## Start Selected text

Dynamically choosing the pairs to compare in an experiment to limit the number of comparisons

wegel commented 5 years ago

Hi,

I have about 30,000 images that I need to rank on a linear scale (let's say from 1 to 10). The naive approach would dictate to do a full pairwise comparison (n² comparisons), making the task impossible, however I'm searching for a method that would allow me to only do about nlogn comparisons by "wisely" choosing the pairs to compare. Of course, using such a method we can only hope to get "near" the ranking ground truth, but it should be sufficient for my needs.

I'm under the impression that choix could be used to attain my goal, but I can't determine how exactly at this point. Any pointers that might help? Thanks!

lucasmaystre commented 5 years ago

Hi @wegel, that's a great question. Supposing that you have a budget of k comparisons, there are two ways to go about it:

selecting all k comparisons before observing the outcomes.
iteratively & adaptively select pairs of items to compare based on the outcomes of previous comparisons

For (1), there is some theory that suggests that you cannot do much better that selecting k pairs uniformly at random among all n² pairs.

For (2), a.k.a. the active learning setting, there is a number of approaches, but it is still very much an active area of research. Some alternatives:

In my opinion, the best approach is to greedily maximize the expected information gain, i.e., to follow the approach of this paper. But the cost of this is O(n³), so not sure if it'll work in your case. I have some code for this if you want to try - let me know and I'll add you to the (private) repo.

## End Selected text
## Start Dataset content

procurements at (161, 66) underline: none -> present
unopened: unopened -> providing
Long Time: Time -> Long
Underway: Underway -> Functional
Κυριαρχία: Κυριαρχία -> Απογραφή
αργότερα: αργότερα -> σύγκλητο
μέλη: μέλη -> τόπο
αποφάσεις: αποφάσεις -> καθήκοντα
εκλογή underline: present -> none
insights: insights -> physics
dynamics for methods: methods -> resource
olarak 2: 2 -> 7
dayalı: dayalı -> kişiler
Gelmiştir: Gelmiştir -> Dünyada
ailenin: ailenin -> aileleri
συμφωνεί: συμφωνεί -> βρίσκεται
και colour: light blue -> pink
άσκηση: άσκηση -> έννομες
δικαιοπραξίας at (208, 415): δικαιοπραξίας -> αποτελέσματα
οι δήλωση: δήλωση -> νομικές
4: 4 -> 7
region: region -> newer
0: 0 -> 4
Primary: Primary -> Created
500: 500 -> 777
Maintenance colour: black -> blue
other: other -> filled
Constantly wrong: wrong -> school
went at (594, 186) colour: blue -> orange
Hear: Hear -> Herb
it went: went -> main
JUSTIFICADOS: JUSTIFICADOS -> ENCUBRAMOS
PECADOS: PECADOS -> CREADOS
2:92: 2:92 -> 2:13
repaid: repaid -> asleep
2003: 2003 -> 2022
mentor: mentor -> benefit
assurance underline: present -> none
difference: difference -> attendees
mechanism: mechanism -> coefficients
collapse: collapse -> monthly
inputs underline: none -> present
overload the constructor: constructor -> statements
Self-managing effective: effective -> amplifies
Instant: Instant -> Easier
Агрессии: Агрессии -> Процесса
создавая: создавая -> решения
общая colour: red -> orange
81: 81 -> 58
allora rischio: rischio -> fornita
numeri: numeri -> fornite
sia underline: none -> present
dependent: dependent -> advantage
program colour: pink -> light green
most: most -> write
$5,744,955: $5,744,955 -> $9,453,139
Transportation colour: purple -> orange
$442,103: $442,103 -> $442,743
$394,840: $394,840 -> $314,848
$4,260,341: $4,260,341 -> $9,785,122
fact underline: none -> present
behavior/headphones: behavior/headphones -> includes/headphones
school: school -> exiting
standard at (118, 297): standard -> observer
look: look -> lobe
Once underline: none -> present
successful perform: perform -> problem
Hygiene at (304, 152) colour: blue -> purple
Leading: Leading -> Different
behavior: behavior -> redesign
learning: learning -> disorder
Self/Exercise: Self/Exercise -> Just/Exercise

## End Dataset content

* _What this exercise asks_:
A. In the thread on choosing pairs to compare, what is the computational cost of greedily maximizing the expected information gain?
B. Pick up the thread on choosing pairs to compare and write what comes next.

* _Answers in order_:
A. O(n³).

B.
Another approach is to use a search algorithm (such as Mergesort) as a "heuristic" to select pairs. This idea is explained in this paper (which is part of my PhD thesis).
This recent paper seems to provide another approach.

Hope this helps!

wegel commented 5 years ago

Interesting. If I chose (1), how would I know (potentially using choix) that the randomly selected pairs were sufficient to calculate with good certainty the rank of all items? Would I just call choix.ilsr_pairwise and check if it raises a RuntimeError: Did not converge after 100 iterations, and if did raise the error, maybe select a few other random pairs to compare? How can I determine that the ranking truthfulness has improved at each iteration in that case?

Intuitively, using something similar to quicksort for this problem seems like a good fit, so I'll read your paper with attention (and try to understand how I would actually implement/program it). Thanks!

lucasmaystre commented 5 years ago

Regarding your first point, I don't think there is any ideal way to do this. In particular, convergence is not necessarily the right thing to look at. What I would look at is as follows:

stability: if I train the model on part of the data vs. all of the data, does the ranking change by much? (you can use choix.{footrule,kendall}_dist or look at the norm of the difference between parameter vectors)
predictive accuracy: splitting the data the data into two sets A, B, how well does a model trained on A predict comparison outcomes in B?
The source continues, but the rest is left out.